Он преклонил колено предо мною в знак того, что все исполнит, как должно.
Потом повернулся к Мордреду.
— Будь проклят тот день, когда я пленил тебя, — сказал он, — и будет благословен тот день, когда ты пожалеешь о том, что сотворил.
— Вот так, — сказал я.
— Не тревожься, мой король, — сказал Ланселот. — Я все понимаю. Я сделаю все, как надо.
Мордред вытаращился на меня, в сумерках глаза его казались черными провалами.
— Ты готов рискнуть жизнью и пойти один, и все для того, чтобы оставить ее ему, а не мне? Ты и впрямь сумасшедший, Големба.
— Да, — сказал я и впервые поглядел ему в глаза без страха и стыда, — я сумасшедший.
Я вновь повернул драгоценный кабошон, и черные ворота сомкнулись у меня за спиной.
Чужое яростное солнце било мне в глаза, несмотря на защитное стекло, и я ощущал, как горят и опухают веки. Тело, казалось, разбухло и заполняло весь объем гермокостюма, так, что между ним и термобельём не осталось ни малейшего зазора. Мой конь мерно вибрировал, и окружающее казалось мне чередой светлых и темных пятен. Когда я закрывал глаза, под веками вспыхивала пурпурная сетка.
Я миновал равнины, поросшие высокой травой, чьи стебли мягко шевелились даже в безветрии. Рой златобрюшек стоял над травой, и это подсказало мне, что там, под зеленым покровом, прячется трясина.

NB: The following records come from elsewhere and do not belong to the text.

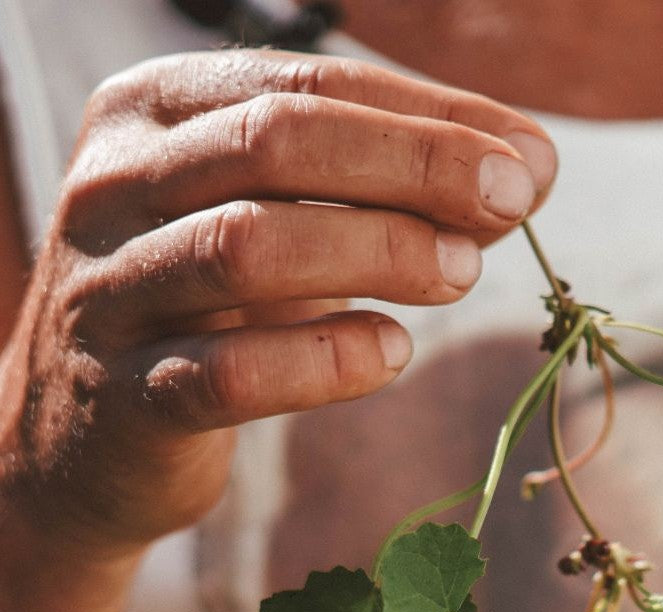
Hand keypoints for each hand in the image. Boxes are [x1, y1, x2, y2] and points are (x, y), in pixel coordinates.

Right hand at [0, 49, 555, 554]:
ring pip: (247, 247)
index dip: (429, 119)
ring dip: (379, 253)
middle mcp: (114, 186)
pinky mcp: (126, 398)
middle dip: (412, 166)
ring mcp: (109, 293)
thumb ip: (383, 189)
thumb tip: (529, 170)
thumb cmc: (208, 311)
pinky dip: (328, 362)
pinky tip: (392, 353)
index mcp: (153, 112)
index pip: (306, 83)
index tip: (531, 162)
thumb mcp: (282, 225)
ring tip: (461, 273)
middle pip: (272, 142)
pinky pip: (233, 373)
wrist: (90, 437)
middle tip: (510, 204)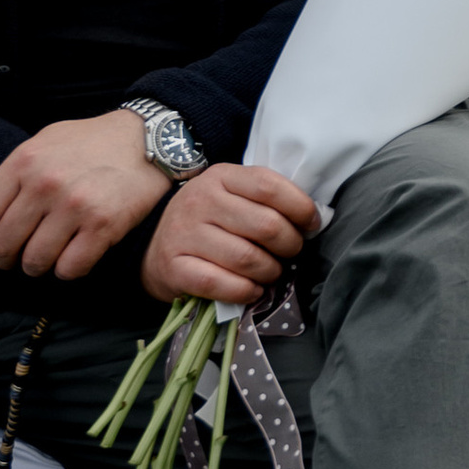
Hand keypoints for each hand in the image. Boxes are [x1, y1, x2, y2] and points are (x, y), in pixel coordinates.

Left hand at [0, 112, 171, 282]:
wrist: (148, 139)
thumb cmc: (90, 143)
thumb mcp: (41, 146)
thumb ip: (6, 178)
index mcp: (24, 161)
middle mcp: (45, 184)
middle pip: (3, 246)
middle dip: (8, 257)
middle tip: (20, 254)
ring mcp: (75, 206)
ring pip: (35, 262)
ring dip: (39, 265)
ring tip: (49, 254)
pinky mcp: (104, 226)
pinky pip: (70, 269)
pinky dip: (69, 269)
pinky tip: (76, 254)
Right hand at [142, 161, 318, 305]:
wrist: (155, 246)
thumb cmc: (208, 220)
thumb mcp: (232, 195)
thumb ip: (266, 199)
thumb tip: (313, 218)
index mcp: (221, 177)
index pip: (269, 186)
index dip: (300, 207)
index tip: (311, 223)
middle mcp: (201, 201)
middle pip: (266, 226)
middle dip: (290, 245)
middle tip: (290, 252)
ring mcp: (185, 234)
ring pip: (248, 259)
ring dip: (270, 271)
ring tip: (271, 272)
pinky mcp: (175, 268)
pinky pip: (222, 284)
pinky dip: (246, 291)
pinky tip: (253, 289)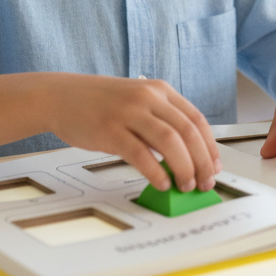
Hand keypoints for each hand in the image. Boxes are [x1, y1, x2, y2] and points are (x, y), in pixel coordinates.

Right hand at [48, 76, 219, 192]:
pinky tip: (162, 183)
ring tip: (185, 185)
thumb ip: (160, 122)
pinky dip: (156, 171)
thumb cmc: (98, 103)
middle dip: (202, 162)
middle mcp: (147, 97)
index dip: (210, 147)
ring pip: (169, 141)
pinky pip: (141, 154)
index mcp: (159, 90)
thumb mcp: (136, 101)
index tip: (214, 166)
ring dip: (184, 168)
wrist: (60, 96)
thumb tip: (185, 157)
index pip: (196, 119)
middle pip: (188, 132)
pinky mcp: (110, 130)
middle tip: (204, 182)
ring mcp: (129, 112)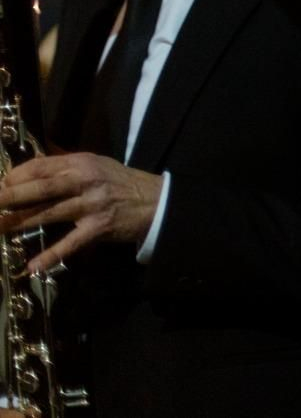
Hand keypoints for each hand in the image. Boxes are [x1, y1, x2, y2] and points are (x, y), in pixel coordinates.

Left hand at [0, 153, 162, 271]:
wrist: (157, 201)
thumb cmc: (120, 183)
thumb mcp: (96, 165)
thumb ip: (65, 167)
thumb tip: (27, 172)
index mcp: (81, 163)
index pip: (40, 166)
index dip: (15, 176)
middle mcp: (85, 181)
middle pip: (41, 188)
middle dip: (10, 196)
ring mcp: (92, 205)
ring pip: (49, 213)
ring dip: (19, 222)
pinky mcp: (99, 228)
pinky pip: (70, 244)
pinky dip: (51, 256)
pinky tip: (32, 267)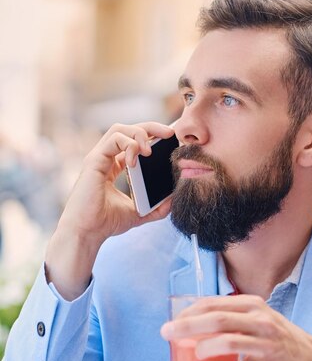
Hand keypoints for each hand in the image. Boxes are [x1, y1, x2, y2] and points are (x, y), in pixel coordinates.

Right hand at [46, 122, 174, 299]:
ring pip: (119, 129)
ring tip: (150, 149)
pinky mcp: (94, 161)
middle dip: (150, 127)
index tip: (169, 141)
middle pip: (127, 130)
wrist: (88, 233)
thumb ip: (157, 207)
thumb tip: (174, 199)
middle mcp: (105, 159)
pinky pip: (114, 139)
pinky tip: (136, 159)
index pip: (132, 142)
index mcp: (113, 167)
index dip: (150, 137)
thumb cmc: (106, 223)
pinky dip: (129, 144)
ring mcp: (98, 158)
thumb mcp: (139, 213)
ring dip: (139, 133)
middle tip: (169, 133)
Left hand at [160, 294, 311, 360]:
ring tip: (192, 355)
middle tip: (167, 333)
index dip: (189, 311)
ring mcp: (265, 343)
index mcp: (254, 305)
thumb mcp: (261, 320)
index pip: (214, 303)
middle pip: (216, 318)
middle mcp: (260, 320)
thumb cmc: (282, 341)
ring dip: (202, 348)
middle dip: (186, 326)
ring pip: (226, 341)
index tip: (173, 321)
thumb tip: (195, 326)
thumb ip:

И верно — огромный пузырь вспух над безобидной с виду поляной, он рос, переливался под солнцем белым и зеленым и наконец лопнул, оставив после себя быстро затягивающуюся воронку. Я поглядел на запястье. Искомое место Ланселот пометил маячком-вымпелом в знак того, что посвятил свой подвиг моей королеве, и сейчас пеленгатор пульсировал рубиновым светом на половине девятого.
Запахи, разумеется, я чуять не мог, но я знал, что вокруг пахнет прогретой травой, и тиной, и чужими цветами, и метаном… Небо накренилось, и падало на меня, и никак не могло упасть, я пересекал равнину, отгоняя видения. Говорят, в такие минуты вспоминаешь о детстве, цепляясь за то, что тебе дорого, я тоже вспоминал и пытался прогнать эти воспоминания, ибо там были лишь страх, и позор, и отчаяние, и насмешки сверстников, и бессильная ненависть, и одиночество. Я видел неуклюжего нелепого подростка, вечно говорящего не то, поступающего не так, пытающегося понравиться и раз за разом терпящего поражение, и даже сквозь непроницаемую оболочку гермокостюма я, казалось, видел, как набухают и пульсируют шрамы на запястьях. В ушах стоял неумолчный гул, словно от жужжания миллионов мух, но это моя собственная кровь колотила по барабанной перепонке и просилась наружу, и что-то липкое, соленое текло по верхней губе и затекало в рот, и я не мог стереть это, ибо рука натыкалась на стекло гермошлема, а в глазах плавали рои красных мушек, язвивших веки, и я смаргивал их и все никак не мог сморгнуть.
Потом я обнаружил себя бредущим среди возносящихся к небу камней. Как я здесь оказался? Почему шел пешком? Куда подевался мой конь? К седлу было приторочено электрокопье — оно тоже пропало. Небо сплошь было исчерчено лиловыми и багряными полосами, разбухшее солнце падало за горизонт, скалы окружили меня, точно Хоровод великанов, который Мерлин воздвиг для отца моего Утера Пендрагона…
Одна из скал пошевелилась — я замер, не в силах отвести взгляд.
От утеса отделилась рогатая голова, вниз скользнуло чешуйчатое туловище. Глаза дракона отражали багрянец неба, вертикальные зрачки были как черные пропасти. Он был гораздо больше, чем я представлял по рассказам Персиваля, он раскачивался взад-вперед на фоне ало-голубого неба. Он зашипел на меня, широко разинув пасть, в которой трепетал раздвоенный язык, потом скользнул вперед, и я, в ужасе и смертной тоске закрыв глаза, почувствовал, как чешуйчатое тело трется о гермокостюм. Дракон игриво боднул меня рогатой головой и вновь скользнул во тьму, где копошилось его потомство, мягкие бледные создания с мягкой кожей, покрытой неокрепшей чешуей.
Я стоял меж зубчатых скал, и пот заливал мне глаза, и я не мог стереть его, потому что мешал шлем.